[Work required]: This exercise calls for all the entries that follow to be set down exactly, without their images.

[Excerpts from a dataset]
== Segment start ==
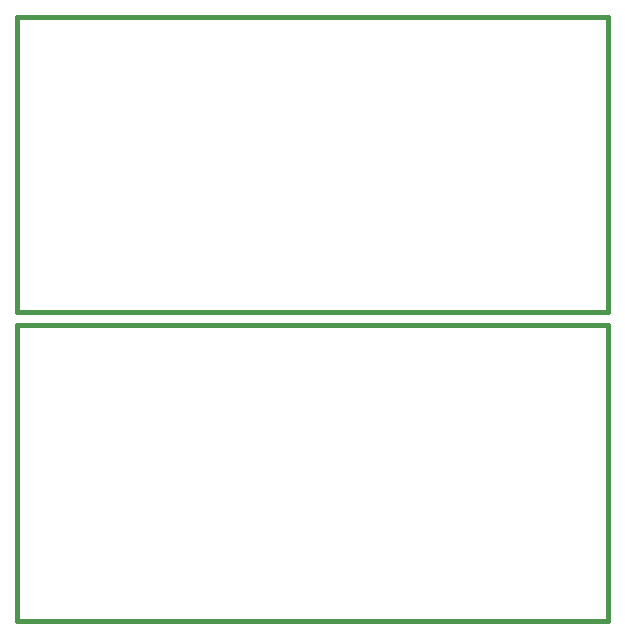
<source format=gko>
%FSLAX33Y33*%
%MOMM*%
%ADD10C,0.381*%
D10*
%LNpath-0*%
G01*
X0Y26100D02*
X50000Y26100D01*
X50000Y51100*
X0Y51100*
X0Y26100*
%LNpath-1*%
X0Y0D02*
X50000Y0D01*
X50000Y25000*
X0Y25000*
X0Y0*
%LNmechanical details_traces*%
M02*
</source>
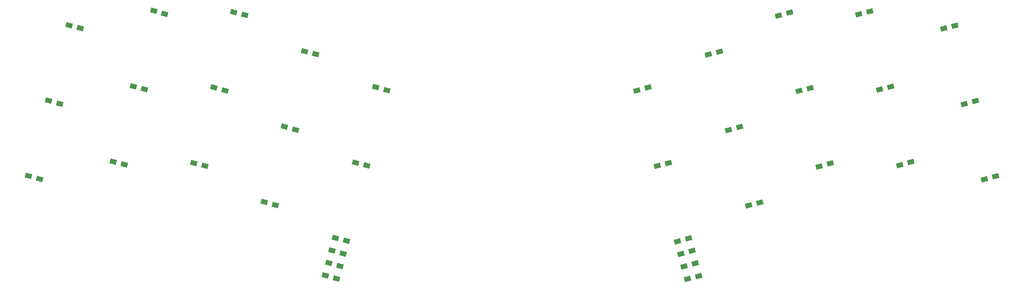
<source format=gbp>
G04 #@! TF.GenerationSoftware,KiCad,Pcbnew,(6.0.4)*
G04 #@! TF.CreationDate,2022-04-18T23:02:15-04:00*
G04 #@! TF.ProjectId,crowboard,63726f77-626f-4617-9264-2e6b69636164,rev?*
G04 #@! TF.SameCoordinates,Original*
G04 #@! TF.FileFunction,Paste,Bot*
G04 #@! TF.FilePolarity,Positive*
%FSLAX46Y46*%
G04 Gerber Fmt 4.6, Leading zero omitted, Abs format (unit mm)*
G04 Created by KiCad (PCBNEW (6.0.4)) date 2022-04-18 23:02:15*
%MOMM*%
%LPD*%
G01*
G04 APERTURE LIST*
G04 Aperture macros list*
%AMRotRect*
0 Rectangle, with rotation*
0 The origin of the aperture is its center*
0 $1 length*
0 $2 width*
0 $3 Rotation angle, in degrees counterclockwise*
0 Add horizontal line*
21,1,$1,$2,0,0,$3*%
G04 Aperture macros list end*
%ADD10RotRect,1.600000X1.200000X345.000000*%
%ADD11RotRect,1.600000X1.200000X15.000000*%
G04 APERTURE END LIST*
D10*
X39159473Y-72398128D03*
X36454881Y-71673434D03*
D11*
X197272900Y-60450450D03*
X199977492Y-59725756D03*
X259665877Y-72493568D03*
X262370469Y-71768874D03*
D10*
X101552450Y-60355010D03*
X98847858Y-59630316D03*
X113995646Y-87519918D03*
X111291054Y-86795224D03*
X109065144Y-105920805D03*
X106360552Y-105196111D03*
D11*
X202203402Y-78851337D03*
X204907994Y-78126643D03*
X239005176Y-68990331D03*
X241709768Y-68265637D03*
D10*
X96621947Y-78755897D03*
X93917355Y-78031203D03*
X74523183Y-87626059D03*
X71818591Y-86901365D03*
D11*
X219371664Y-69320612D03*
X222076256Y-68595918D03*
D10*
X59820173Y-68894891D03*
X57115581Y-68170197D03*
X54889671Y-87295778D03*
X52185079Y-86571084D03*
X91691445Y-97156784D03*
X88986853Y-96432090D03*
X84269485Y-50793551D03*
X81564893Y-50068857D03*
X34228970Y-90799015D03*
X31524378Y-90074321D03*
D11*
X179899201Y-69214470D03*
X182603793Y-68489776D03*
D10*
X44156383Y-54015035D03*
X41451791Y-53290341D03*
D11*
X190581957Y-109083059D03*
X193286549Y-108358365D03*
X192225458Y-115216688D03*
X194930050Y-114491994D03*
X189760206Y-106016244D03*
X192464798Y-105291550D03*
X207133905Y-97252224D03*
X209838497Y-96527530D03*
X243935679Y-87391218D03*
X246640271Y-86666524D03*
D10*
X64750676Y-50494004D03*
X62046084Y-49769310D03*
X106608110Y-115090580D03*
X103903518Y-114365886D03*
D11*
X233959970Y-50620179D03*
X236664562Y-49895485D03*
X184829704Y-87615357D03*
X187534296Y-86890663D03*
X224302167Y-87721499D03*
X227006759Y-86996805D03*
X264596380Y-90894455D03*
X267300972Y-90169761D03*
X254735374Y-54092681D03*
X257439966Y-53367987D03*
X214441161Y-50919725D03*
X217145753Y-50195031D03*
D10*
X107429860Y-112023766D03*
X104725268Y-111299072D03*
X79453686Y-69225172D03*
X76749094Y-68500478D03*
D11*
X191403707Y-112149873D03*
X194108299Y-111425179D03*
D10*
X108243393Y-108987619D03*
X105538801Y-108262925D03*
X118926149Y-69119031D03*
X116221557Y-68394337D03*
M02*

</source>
== Segment end ==
[Solution to this exercise]:
<source format=gko>
%FSLAX33Y33*%
%MOMM*%
%ADD10C,0.381*%
D10*
%LNpath-0*%
G01*
X0Y26100D02*
X50000Y26100D01*
X50000Y51100*
X0Y51100*
X0Y26100*
%LNpath-1*%
X0Y0D02*
X50000Y0D01*
X50000Y25000*
X0Y25000*
X0Y0*
%LNmechanical details_traces*%
M02*
</source>
<source format=gbp>
G04 #@! TF.GenerationSoftware,KiCad,Pcbnew,(6.0.4)*
G04 #@! TF.CreationDate,2022-04-18T23:02:15-04:00*
G04 #@! TF.ProjectId,crowboard,63726f77-626f-4617-9264-2e6b69636164,rev?*
G04 #@! TF.SameCoordinates,Original*
G04 #@! TF.FileFunction,Paste,Bot*
G04 #@! TF.FilePolarity,Positive*
%FSLAX46Y46*%
G04 Gerber Fmt 4.6, Leading zero omitted, Abs format (unit mm)*
G04 Created by KiCad (PCBNEW (6.0.4)) date 2022-04-18 23:02:15*
%MOMM*%
%LPD*%
G01*
G04 APERTURE LIST*
G04 Aperture macros list*
%AMRotRect*
0 Rectangle, with rotation*
0 The origin of the aperture is its center*
0 $1 length*
0 $2 width*
0 $3 Rotation angle, in degrees counterclockwise*
0 Add horizontal line*
21,1,$1,$2,0,0,$3*%
G04 Aperture macros list end*
%ADD10RotRect,1.600000X1.200000X345.000000*%
%ADD11RotRect,1.600000X1.200000X15.000000*%
G04 APERTURE END LIST*
D10*
X39159473Y-72398128D03*
X36454881Y-71673434D03*
D11*
X197272900Y-60450450D03*
X199977492Y-59725756D03*
X259665877Y-72493568D03*
X262370469Y-71768874D03*
D10*
X101552450Y-60355010D03*
X98847858Y-59630316D03*
X113995646Y-87519918D03*
X111291054Y-86795224D03*
X109065144Y-105920805D03*
X106360552Y-105196111D03*
D11*
X202203402Y-78851337D03*
X204907994Y-78126643D03*
X239005176Y-68990331D03*
X241709768Y-68265637D03*
D10*
X96621947Y-78755897D03*
X93917355Y-78031203D03*
X74523183Y-87626059D03*
X71818591Y-86901365D03*
D11*
X219371664Y-69320612D03*
X222076256Y-68595918D03*
D10*
X59820173Y-68894891D03*
X57115581Y-68170197D03*
X54889671Y-87295778D03*
X52185079Y-86571084D03*
X91691445Y-97156784D03*
X88986853Y-96432090D03*
X84269485Y-50793551D03*
X81564893Y-50068857D03*
X34228970Y-90799015D03*
X31524378Y-90074321D03*
D11*
X179899201Y-69214470D03*
X182603793Y-68489776D03*
D10*
X44156383Y-54015035D03*
X41451791Y-53290341D03*
D11*
X190581957Y-109083059D03*
X193286549Y-108358365D03*
X192225458Y-115216688D03*
X194930050Y-114491994D03*
X189760206Y-106016244D03*
X192464798Y-105291550D03*
X207133905Y-97252224D03*
X209838497Y-96527530D03*
X243935679Y-87391218D03*
X246640271Y-86666524D03*
D10*
X64750676Y-50494004D03*
X62046084Y-49769310D03*
X106608110Y-115090580D03*
X103903518Y-114365886D03*
D11*
X233959970Y-50620179D03*
X236664562Y-49895485D03*
X184829704Y-87615357D03*
X187534296Y-86890663D03*
X224302167Y-87721499D03*
X227006759Y-86996805D03*
X264596380Y-90894455D03*
X267300972Y-90169761D03*
X254735374Y-54092681D03*
X257439966Y-53367987D03*
X214441161Y-50919725D03*
X217145753Y-50195031D03*
D10*
X107429860Y-112023766D03*
X104725268Y-111299072D03*
X79453686Y-69225172D03*
X76749094Y-68500478D03*
D11*
X191403707Y-112149873D03*
X194108299Y-111425179D03*
D10*
X108243393Y-108987619D03*
X105538801Y-108262925D03*
X118926149Y-69119031D03*
X116221557Y-68394337D03*
M02*

</source>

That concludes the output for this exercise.